While these pilot trials of ROWE are progressing, it is important to study the effects ROWE is having on productivity, and employee job satisfaction and well-being within the USIC.  This study should be independently conducted, and preferably academically oriented, and produce results that can be shared with the American people.

After the successful completion of the pilot groups, (within one year) ROWE should be swiftly implemented in all remaining components of the USIC.

 

Conclusion

ROWE is not simply the only model that makes the most sense for the modern 24/7 Global Information Age workplace, but it has a proven track record of increasing productivity, and worker health and happiness.  ROWE allows the greatest level of organizational flexibility because it empowers workers at every level of an organization, while simultaneously focusing on an organization’s core goals and mission.  By giving control over the work environment to the people who must be within it, ROWE is the framework to maximize employee creativity and innovation.  With ROWE, organizations through individual managers are forced to create specific objectives and benchmarks for employee success.  In a customer-driven organization, this means that the needs-of-the-customer are paramount, and all work that does not drive towards that goal, are eliminated.  Most importantly, ROWE ensures that each organization within the USIC achieves results, which ultimately means American lives are saved.



[1] Cali Ressler and Jody Thompson, Why Work Sucks and How to Fix It (New York: Penguin Group, 2008) Foreward.
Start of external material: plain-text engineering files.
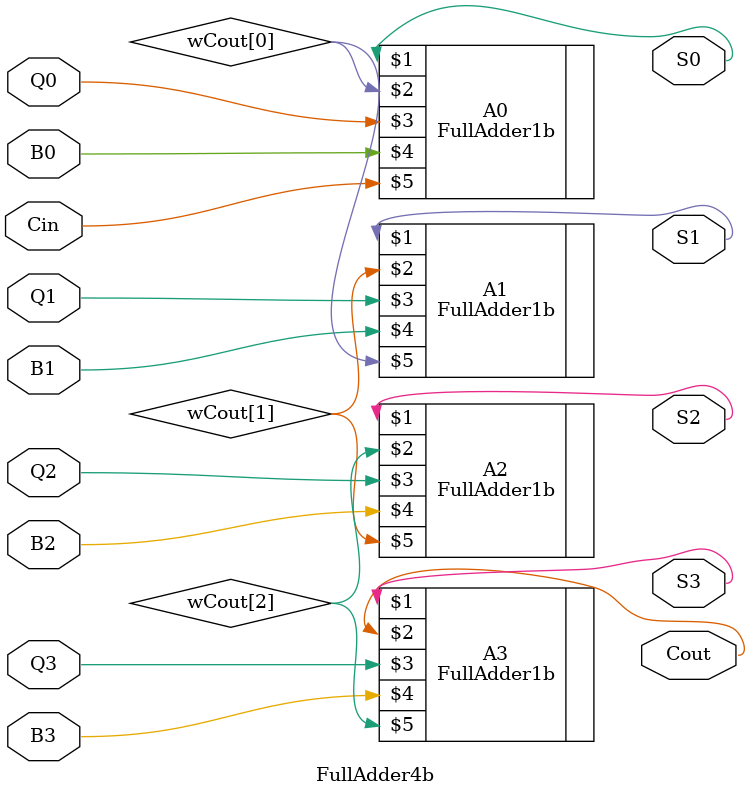
<source format=sv>
module FullAdder4b (
    S0,S1,S2,S3,
    Cout,
    Q0,Q1,Q2,Q3,
    B0,B1,B2,B3,
    Cin
);
    input Q0,Q1,Q2,Q3;
    input B0,B1,B2,B3;
    input Cin;
    output S0,S1,S2,S3;
    output Cout;
    wire wCout[2:0],wCin[14:0];
    FullAdder1b A0(S0,wCout[0],Q0,B0,Cin);
    FullAdder1b A1(S1,wCout[1],Q1,B1,wCout[0]);
    FullAdder1b A2(S2,wCout[2],Q2,B2,wCout[1]);
    FullAdder1b A3(S3,Cout,Q3,B3,wCout[2]);
endmodule



</source>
[2] Cali Ressler and Jody Thompson, Why Work Sucks and How to Fix It (New York: Penguin Group, 2008) 4.

[3] Karasek, R. A. (1979). “Job demands, job decision latitude, and mental strain: Implications for job redesign.” Administrative Science Quarterly, Vol. 24, pp. 285-308.

[4] Maslach & Leiter, The Truth About Burnout (Jossey-Bass Publishers, 1997)

[5] Phyllis Moen and Erin L. Kelly, Flexible Work and Well-Being Study, Final Report (Minneapolis: University of Minnesota, 2007)

[6] Media Briefing on National Intelligence Civilian Compensation Program (NICCP), http://www.dni.gov/interviews/20080515_interview.pdf (Washington, DC, May 15, 2008)

[7] Office of the Director of National Intelligence, Vision 2015 (Washington, DC).